The Bank, of course, disagrees with the debtor's contentions. The Bank argues that when a party with a security interest in property also has possession of such property, then the security interest is possessory and not subject to the lien avoidance provision of 522(f). The Bank further argues that when it took possession of the property subject to its security interest upon the default of the debtor it was pursuant to agreement. The Bank contends that it is implicit in a security agreement, unless otherwise specified, that upon default by a debtor a secured party may proceed to obtain possession of the property securing the obligation. See Wisconsin Statutes 409.503 and 425.205. The debtor knew at the time he entered into the security agreement that should he default under his loan obligation the Bank could exercise its legal rights to seek recovery from the property securing the obligation. The debtor voluntarily entered into the security agreement because he wished to induce the Bank to extend a loan to him. The Bank extended a loan to the debtor in reliance upon the security agreement entered into between the debtor and the Bank which granted the Bank a security interest in the subject property.

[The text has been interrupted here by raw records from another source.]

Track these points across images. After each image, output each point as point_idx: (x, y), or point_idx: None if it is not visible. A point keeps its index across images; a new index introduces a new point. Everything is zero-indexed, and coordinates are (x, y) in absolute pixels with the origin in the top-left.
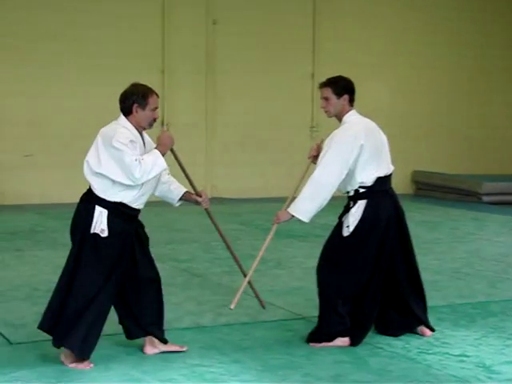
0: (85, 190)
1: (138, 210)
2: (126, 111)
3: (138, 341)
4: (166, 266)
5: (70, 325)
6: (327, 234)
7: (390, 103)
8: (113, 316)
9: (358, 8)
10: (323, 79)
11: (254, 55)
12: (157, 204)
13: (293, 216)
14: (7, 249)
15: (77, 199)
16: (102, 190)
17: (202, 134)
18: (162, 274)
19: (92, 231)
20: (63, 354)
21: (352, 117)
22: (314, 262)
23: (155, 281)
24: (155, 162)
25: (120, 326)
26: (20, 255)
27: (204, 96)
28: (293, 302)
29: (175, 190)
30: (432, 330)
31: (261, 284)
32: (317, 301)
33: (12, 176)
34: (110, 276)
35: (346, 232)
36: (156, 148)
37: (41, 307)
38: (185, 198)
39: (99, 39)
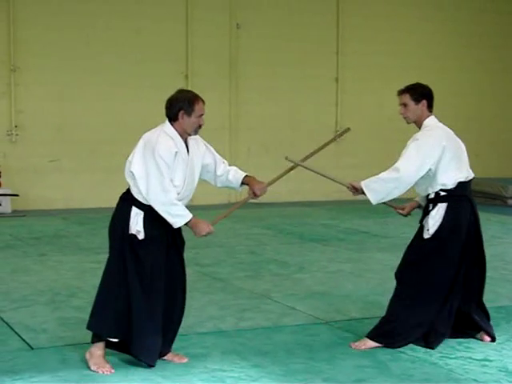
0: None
1: None
2: (172, 117)
3: None
4: (190, 271)
5: (141, 333)
6: (350, 237)
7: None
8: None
9: (382, 9)
10: (347, 82)
11: (277, 58)
12: None
13: (363, 192)
14: (31, 253)
15: (101, 204)
16: (138, 192)
17: (225, 138)
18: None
19: (130, 232)
20: (89, 352)
21: (432, 121)
22: (336, 266)
23: (184, 291)
24: (178, 214)
25: None
26: (43, 260)
27: (228, 100)
28: (315, 306)
29: (233, 178)
30: (493, 339)
31: (283, 288)
32: (339, 305)
33: (37, 181)
34: (153, 280)
35: (426, 235)
36: (192, 218)
37: (62, 312)
38: (245, 182)
39: (123, 44)
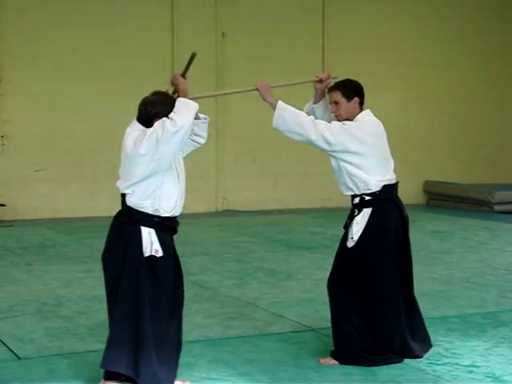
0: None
1: (177, 222)
2: (145, 122)
3: None
4: None
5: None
6: (336, 244)
7: (401, 112)
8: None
9: (368, 18)
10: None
11: (263, 67)
12: None
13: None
14: (18, 263)
15: (88, 213)
16: (143, 197)
17: (212, 146)
18: None
19: (146, 255)
20: None
21: (366, 117)
22: (324, 274)
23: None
24: (188, 105)
25: None
26: (30, 270)
27: (214, 108)
28: (302, 313)
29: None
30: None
31: (271, 296)
32: (326, 312)
33: (24, 190)
34: (173, 298)
35: (350, 243)
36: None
37: (50, 322)
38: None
39: (109, 52)
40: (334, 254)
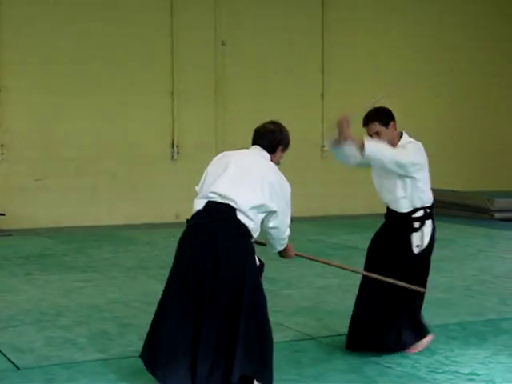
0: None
1: None
2: (270, 149)
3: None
4: None
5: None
6: (337, 253)
7: (400, 121)
8: None
9: (367, 27)
10: (333, 98)
11: (262, 75)
12: (166, 226)
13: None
14: (18, 273)
15: (87, 222)
16: (256, 228)
17: (212, 155)
18: None
19: (257, 264)
20: None
21: (409, 138)
22: (324, 282)
23: None
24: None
25: None
26: (30, 279)
27: (214, 117)
28: (303, 322)
29: None
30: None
31: (271, 304)
32: (326, 321)
33: (23, 200)
34: None
35: (416, 250)
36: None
37: (49, 331)
38: None
39: (109, 61)
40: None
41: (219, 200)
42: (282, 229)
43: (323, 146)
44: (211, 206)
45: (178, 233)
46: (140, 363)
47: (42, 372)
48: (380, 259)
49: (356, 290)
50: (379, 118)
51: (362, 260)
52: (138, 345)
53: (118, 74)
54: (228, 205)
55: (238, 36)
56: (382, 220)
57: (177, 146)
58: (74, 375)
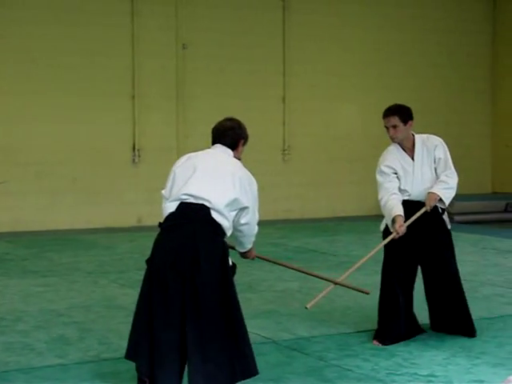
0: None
1: None
2: (232, 146)
3: None
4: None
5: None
6: (298, 256)
7: (362, 125)
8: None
9: (327, 30)
10: (294, 102)
11: (224, 79)
12: (128, 230)
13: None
14: None
15: (48, 227)
16: (229, 226)
17: (173, 159)
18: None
19: (230, 264)
20: None
21: (424, 135)
22: (284, 285)
23: None
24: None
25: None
26: None
27: (175, 120)
28: (263, 325)
29: None
30: None
31: None
32: (286, 324)
33: None
34: None
35: (449, 226)
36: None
37: (7, 337)
38: None
39: (70, 64)
40: (296, 264)
41: (193, 201)
42: (252, 225)
43: (285, 150)
44: (185, 207)
45: (140, 237)
46: (99, 368)
47: (0, 378)
48: (419, 246)
49: (316, 293)
50: (400, 114)
51: (323, 263)
52: (98, 350)
53: (79, 76)
54: (202, 205)
55: (199, 40)
56: (342, 223)
57: (138, 150)
58: (32, 380)
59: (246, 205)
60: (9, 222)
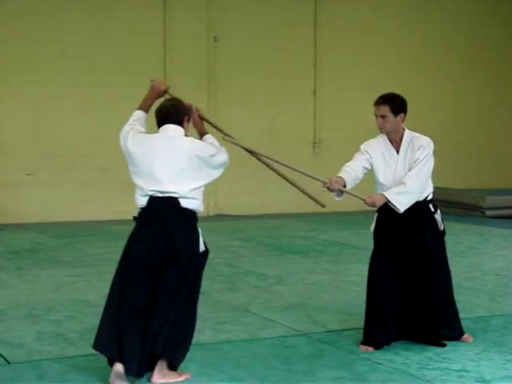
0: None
1: None
2: (178, 122)
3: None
4: None
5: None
6: (328, 249)
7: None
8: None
9: (360, 21)
10: (325, 94)
11: (255, 70)
12: None
13: (388, 201)
14: (8, 268)
15: (78, 217)
16: (199, 204)
17: None
18: None
19: (201, 250)
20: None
21: (414, 133)
22: (315, 278)
23: None
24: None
25: None
26: (20, 274)
27: (206, 112)
28: (293, 318)
29: None
30: None
31: (262, 300)
32: (317, 317)
33: (14, 194)
34: None
35: (441, 227)
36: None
37: (40, 326)
38: None
39: (102, 56)
40: (326, 258)
41: (160, 195)
42: (223, 163)
43: (315, 143)
44: (154, 201)
45: None
46: None
47: (33, 366)
48: (408, 245)
49: (347, 286)
50: (392, 104)
51: (353, 256)
52: None
53: (109, 68)
54: (170, 197)
55: (230, 32)
56: (371, 217)
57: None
58: (65, 370)
59: (211, 179)
60: (39, 212)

The Bank cites the case of In re Sanders, 61 B.R. 381 (Bankr. D. Kan. 1986) in support of its position. The court in Sanders held that when a Bank took possession of collateral upon the default of a debtor, it obtained a possessory security interest in the collateral. "The Bank's nonpossessory security interest became a possessory security interest when the Bank took possession of the collateral." In re Sanders, 61 B.R. 381, 384 (Bankr. D. Kan. 1986). The Sanders court explicitly rejected the reasoning in McFarland and Wood on which the debtor places reliance. The court noted the standard provision implicit in a security agreement giving a creditor the right to take possession of collateral upon default.

This court is in accord with the reasoning in Sanders. The debtor voluntarily entered into a security agreement with the Bank wherein the debtor granted the Bank a security interest in the subject property in exchange for a loan by the Bank. Implicit in this agreement was the Bank's right to lawfully take possession of the collateral upon the default of the debtor. The debtor did in fact default on his loan obligation. The Bank brought an action of replevin in state court and a judgment of replevin was entered in favor of the Bank. The Bank then lawfully took possession of the collateral. The Bank has a possessory security interest in the collateral.

It is the conclusion of the court that the Bank's "security interest is possessory" and the motion of the debtor to avoid the Bank's lien should accordingly be denied.

This opinion shall constitute findings of fact and conclusions of law in accordance with Bankruptcy Rule 7052.